Sen. Ben Nelson's amendment to make the Senate health bill as bad as the House bill on abortion by pushing government limits on abortion into the business of private insurance companies has been tabled on a 54-45 vote. Judging frrom the instant Republican shrieks, Sen. Blanche Lincoln has stayed good to her word not to allow the Congress to further weaken abortion rights with this legislation.
One Republican candidate, Gilbert Baker, worked the words "life" or "pro-life" seven times into an 11-line statement claiming erroneously, that Lincoln essentially opened the door to taxpayer-financed abortions by voting to table this anti-woman, anti-choice amendment.
The question now is less about abortion and more about whether Nelson will follow through with his threat to filibuster the legislation if he didn't get his way on abortion.
NOTE: Mark Pryor voted, as he often does, to further limit women's access to abortions.
UPDATE: Lincoln's statement on jump.
Washington – U.S. Senator Blanche Lincoln (D-Ark.) today made the following statement regarding her vote on the Nelson amendment. The Senate Finance Committee bill that Sen. Lincoln helped draft – as well as H.R. 3590 that is currently being debated on the Senate floor – both went to great lengths to ensure that pending health insurance reform legislation adheres to current law, which prohibits federal funds from being used for abortion except in the cases of rape, incest and when the life of the mother is at risk.
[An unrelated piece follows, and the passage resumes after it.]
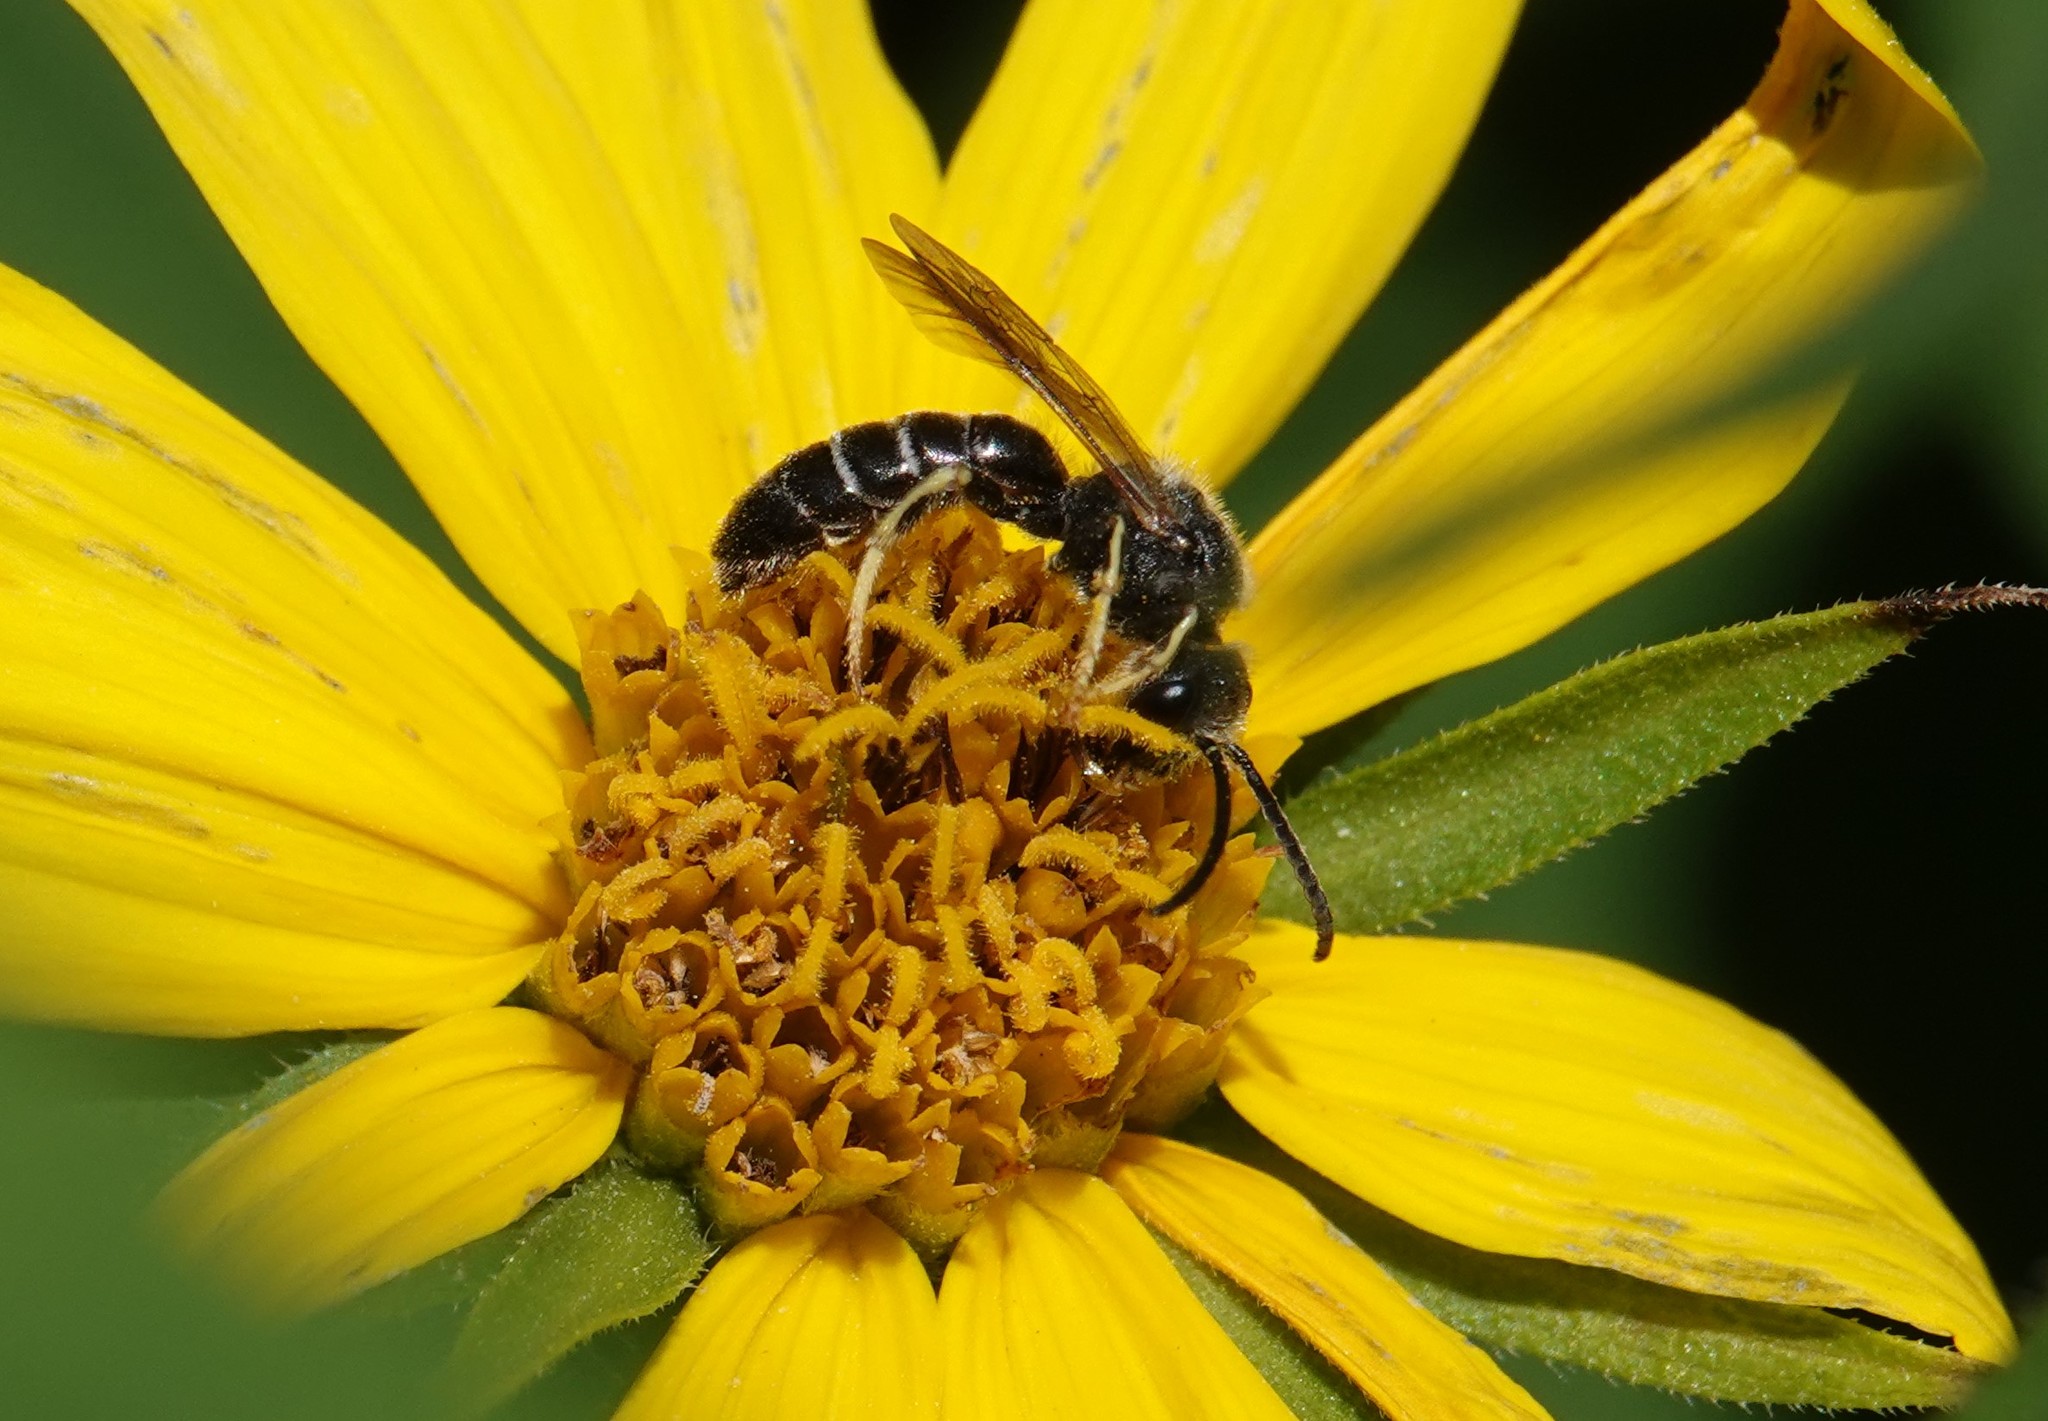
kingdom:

The Nelson amendment goes beyond current law to impose significant new restrictions on abortion.
“I support common sense health insurance reform that would improve women’s access to prenatal care and healthy childbearing services and believe it is important to prevent unintended pregnancies through education, personal responsibility, and contraception services,” Lincoln said.
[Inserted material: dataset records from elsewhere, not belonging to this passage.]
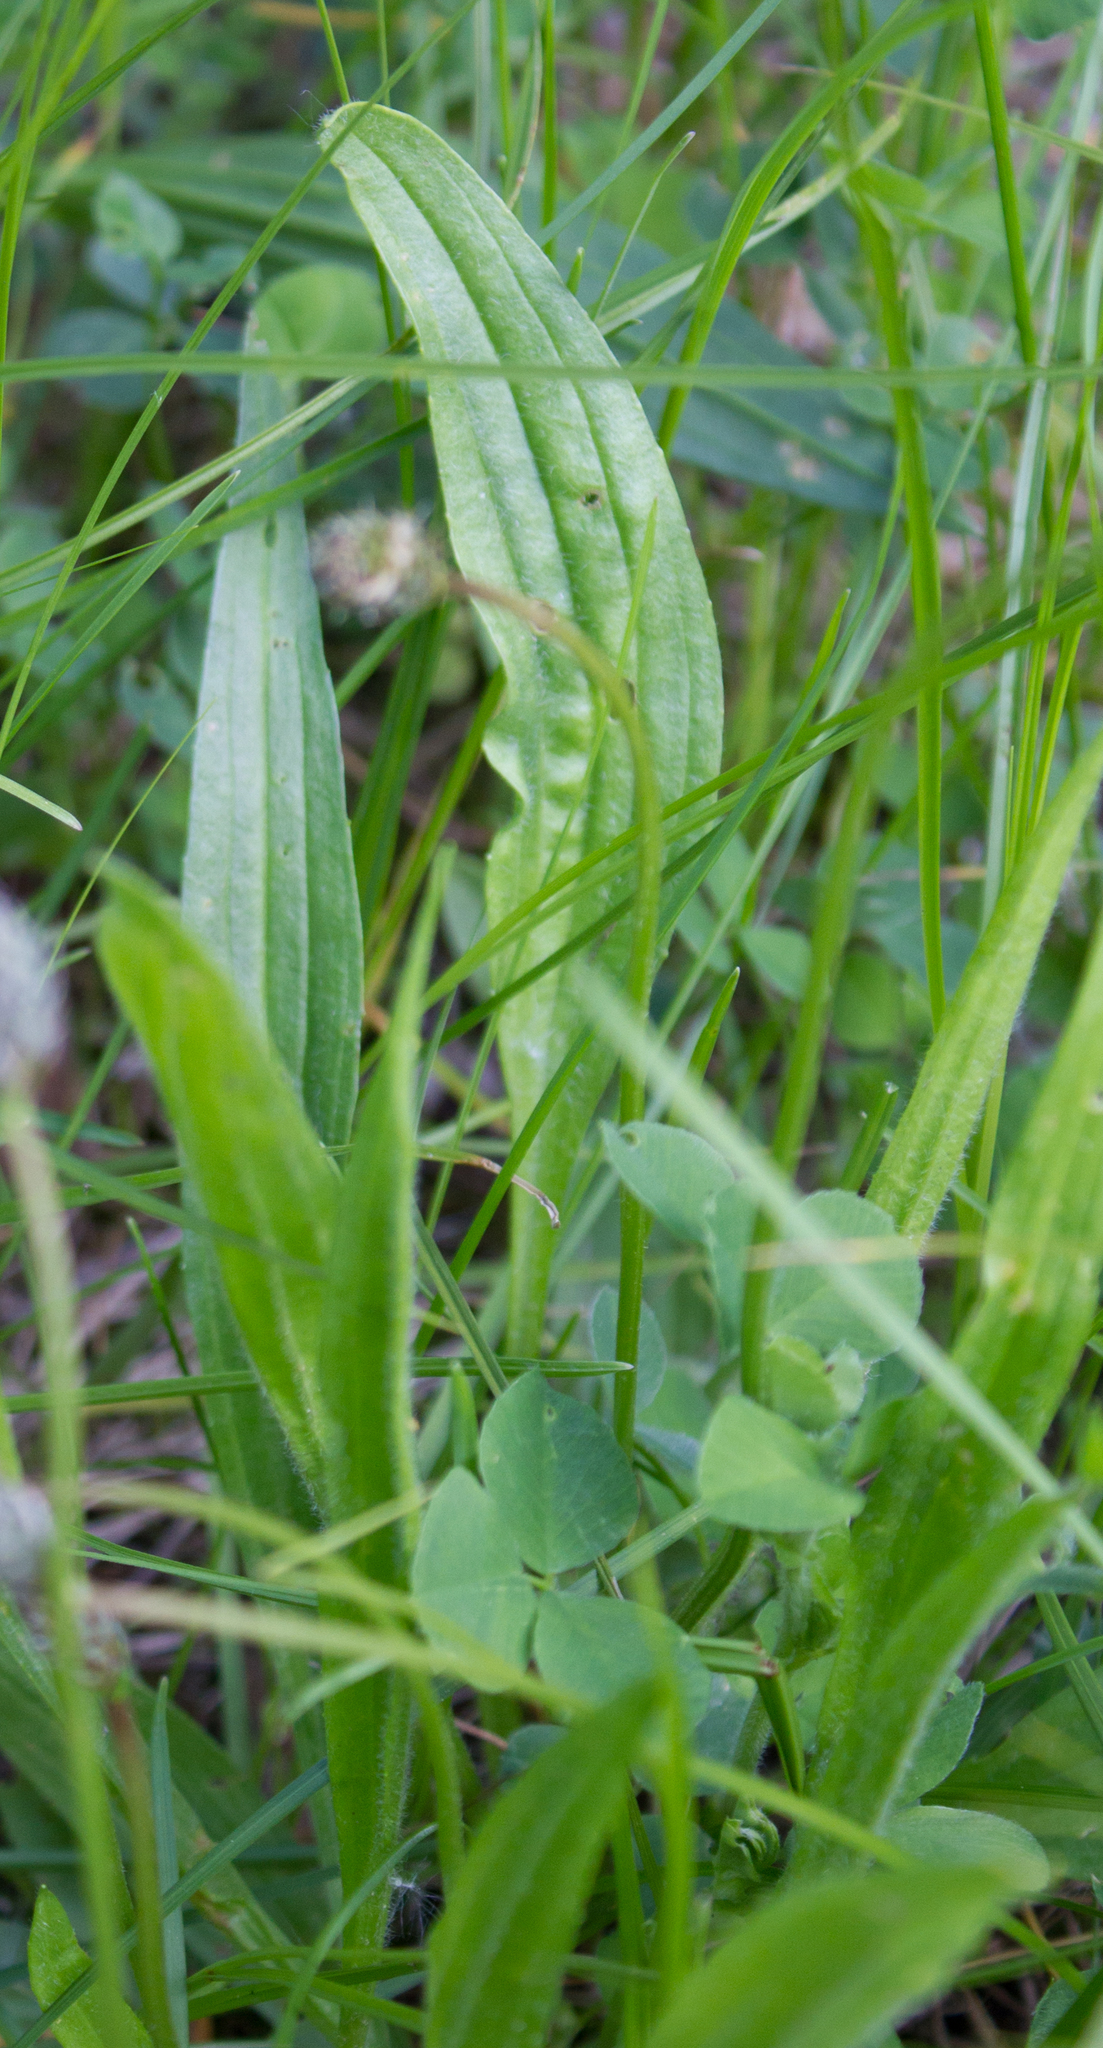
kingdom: Plantae
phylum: Tracheophyta
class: Magnoliopsida
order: Lamiales
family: Plantaginaceae
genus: Plantago
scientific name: Plantago lanceolata
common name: Ribwort plantain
“Unfortunately, the Nelson amendment would impose significant new restrictions by banning private health insurance companies that wish to sell their policies through health insurance exchanges from covering abortion, as they do today, even when that coverage could only be financed through private premium dollars.
“I supported the Finance Committee health plan, which went to great lengths to preserve, not expand or limit, existing law that prohibits federal funding for abortion with exceptions for victims of rape and incest and when the life of the mother is at risk.”